■ **Problem**: From the records below, copy every line that contains the word "bags".

■ **Study material**:
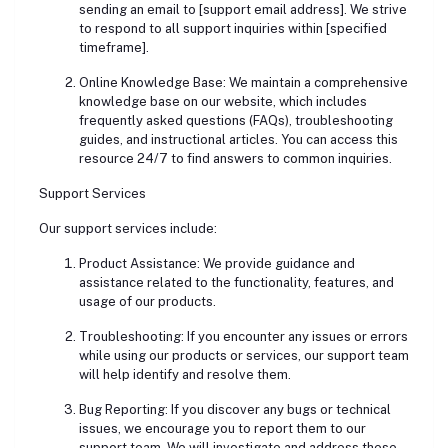
sending an email to [support email address]. We strive
to respond to all support inquiries within [specified
timeframe].
Online Knowledge Base: We maintain a comprehensive
knowledge base on our website, which includes
frequently asked questions (FAQs), troubleshooting
guides, and instructional articles. You can access this
resource 24/7 to find answers to common inquiries.
Support Services
Our support services include:
Product Assistance: We provide guidance and
assistance related to the functionality, features, and
usage of our products.
Troubleshooting: If you encounter any issues or errors
while using our products or services, our support team
will help identify and resolve them.
Bug Reporting: If you discover any bugs or technical
issues, we encourage you to report them to our
support team. We will investigate and address these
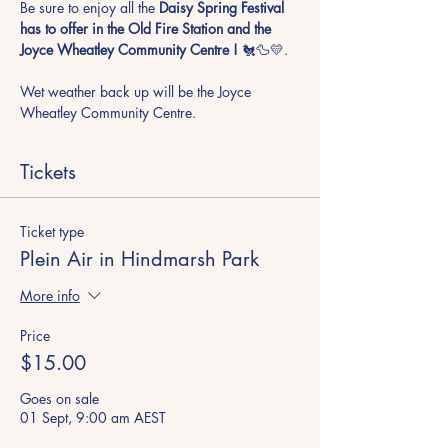
Be sure to enjoy all the
 Daisy Spring Festival 
has to offer in the Old Fire Station and the 
Joyce Wheatley Community Centre !
 🐔🦆💛. 
Wet weather back up will be the Joyce 
Wheatley Community Centre.
Tickets
Ticket type
Plein Air in Hindmarsh Park
More info
Price
$15.00
Goes on sale
01 Sept, 9:00 am AEST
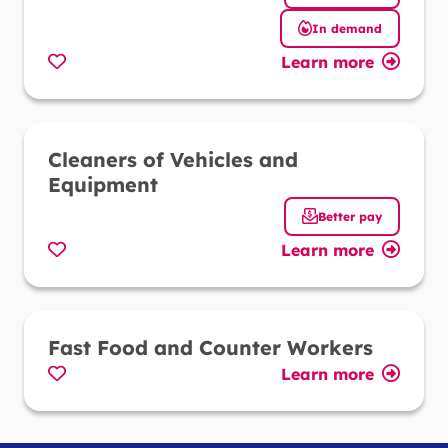
In demand
Learn more
Favorite
Cleaners of Vehicles and
Equipment
Better pay
Learn more
Favorite
Fast Food and Counter Workers
Learn more
Favorite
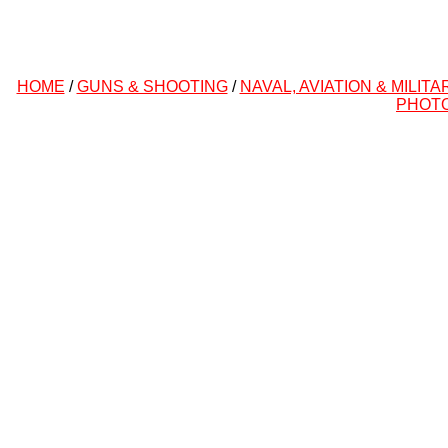
HOME
/
GUNS & SHOOTING
/
NAVAL, AVIATION & MILITA
PHOT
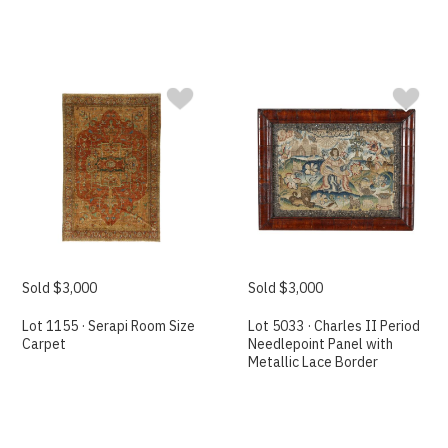
Sold $3,000
Sold $3,000
Lot 1155 · Serapi Room Size
Lot 5033 · Charles II Period
Carpet
Needlepoint Panel with
Metallic Lace Border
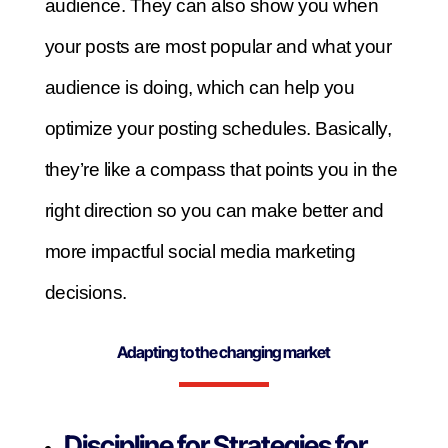
audience. They can also show you when
your posts are most popular and what your
audience is doing, which can help you
optimize your posting schedules. Basically,
they’re like a compass that points you in the
right direction so you can make better and
more impactful social media marketing
decisions.
Adapting to the changing market
Discipline for Strategies for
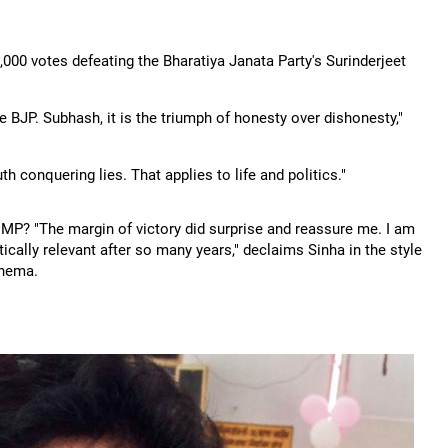
000 votes defeating the Bharatiya Janata Party's Surinderjeet
e BJP. Subhash, it is the triumph of honesty over dishonesty,"
th conquering lies. That applies to life and politics."
 MP? "The margin of victory did surprise and reassure me. I am
tically relevant after so many years," declaims Sinha in the style
inema.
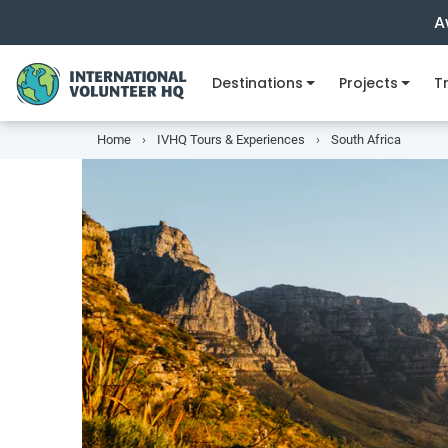
A
Destinations
Projects
Tr
Home
IVHQ Tours & Experiences
South Africa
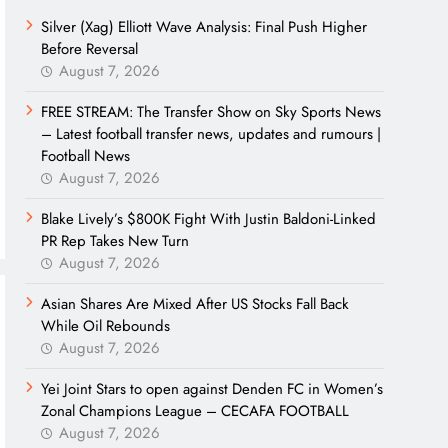
Silver (Xag) Elliott Wave Analysis: Final Push Higher
Before Reversal
August 7, 2026
FREE STREAM: The Transfer Show on Sky Sports News
– Latest football transfer news, updates and rumours |
Football News
August 7, 2026
Blake Lively’s $800K Fight With Justin Baldoni-Linked
PR Rep Takes New Turn
August 7, 2026
Asian Shares Are Mixed After US Stocks Fall Back
While Oil Rebounds
August 7, 2026
Yei Joint Stars to open against Denden FC in Women’s
Zonal Champions League – CECAFA FOOTBALL
August 7, 2026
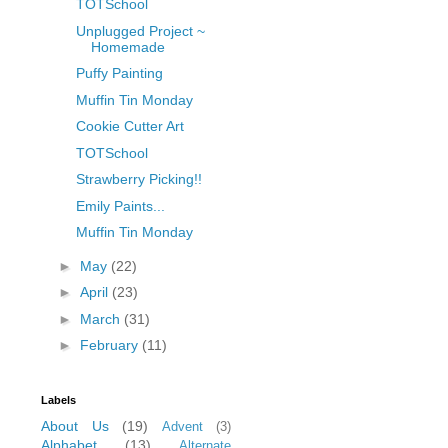
TOTSchool
Unplugged Project ~
Homemade
Puffy Painting
Muffin Tin Monday
Cookie Cutter Art
TOTSchool
Strawberry Picking!!
Emily Paints...
Muffin Tin Monday
►
May
(22)
►
April
(23)
►
March
(31)
►
February
(11)
Labels
About Us
(19)
Advent
(3)
Alphabet
(13)
Alternate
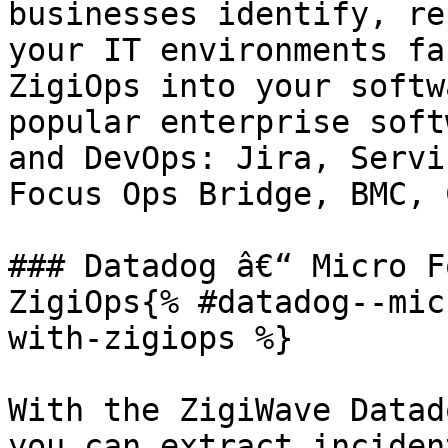
businesses identify, re
your IT environments fa
ZigiOps into your softw
popular enterprise soft
and DevOps: Jira, Servi
Focus Ops Bridge, BMC, 
### Datadog â€“ Micro F
ZigiOps{% #datadog--mic
with-zigiops %}

With the ZigiWave Datad
you can extract inciden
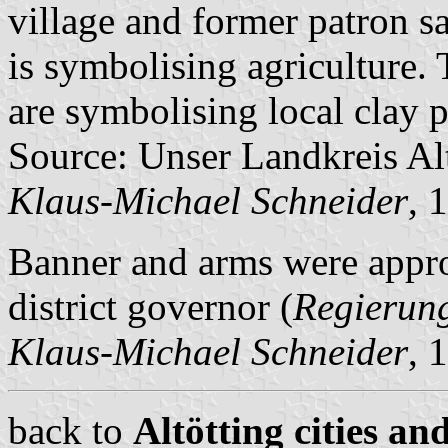
village and former patron sa
is symbolising agriculture. T
are symbolising local clay p
Source: Unser Landkreis Al
Klaus-Michael Schneider
, 
Banner and arms were app
district governor (
Regierun
Klaus-Michael Schneider
, 
back to
Altötting cities an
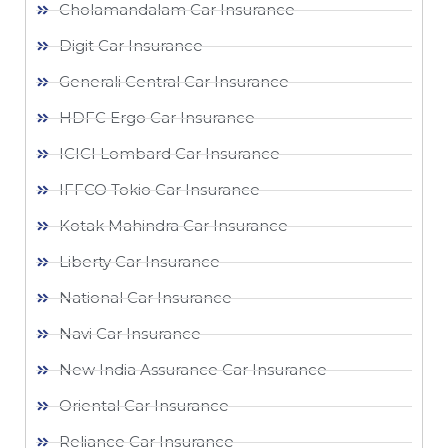
Cholamandalam Car Insurance
Digit Car Insurance
Generali Central Car Insurance
HDFC Ergo Car Insurance
ICICI Lombard Car Insurance
IFFCO Tokio Car Insurance
Kotak Mahindra Car Insurance
Liberty Car Insurance
National Car Insurance
Navi Car Insurance
New India Assurance Car Insurance
Oriental Car Insurance
Reliance Car Insurance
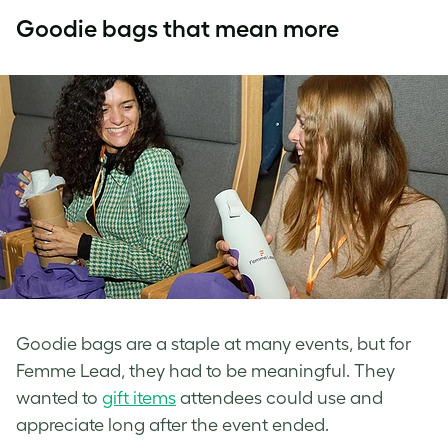
Goodie bags that mean more
Goodie bags are a staple at many events, but for
Femme Lead, they had to be meaningful. They
wanted to
gift items
attendees could use and
appreciate long after the event ended.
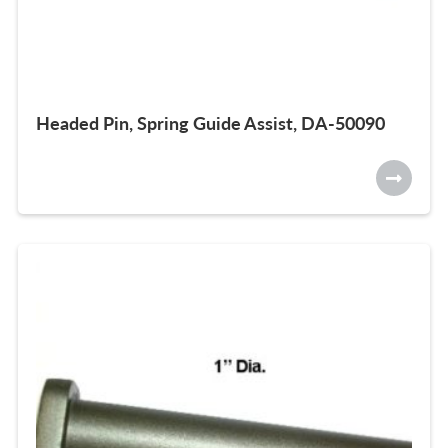
Headed Pin, Spring Guide Assist, DA-50090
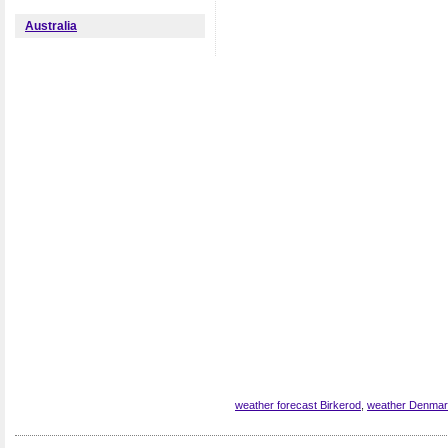
Australia
weather forecast Birkerod
,
weather Denma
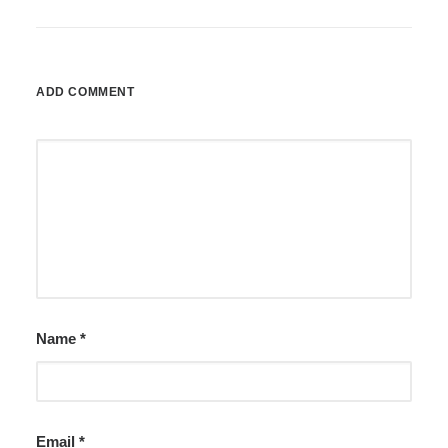
ADD COMMENT
Name
*
Email
*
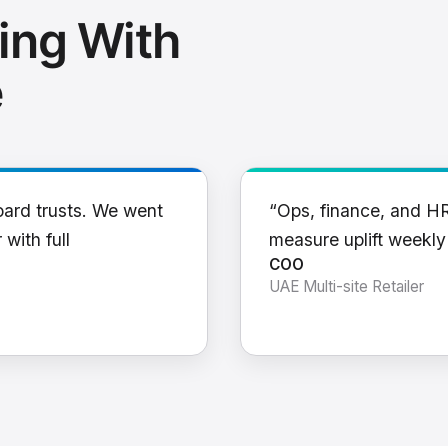
ing With
e
oard trusts. We went
“Ops, finance, and H
 with full
measure uplift weekl
COO
UAE Multi-site Retailer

■ **Your solution**:
Goodie bags that mean more
Goodie bags are a staple at many events, but for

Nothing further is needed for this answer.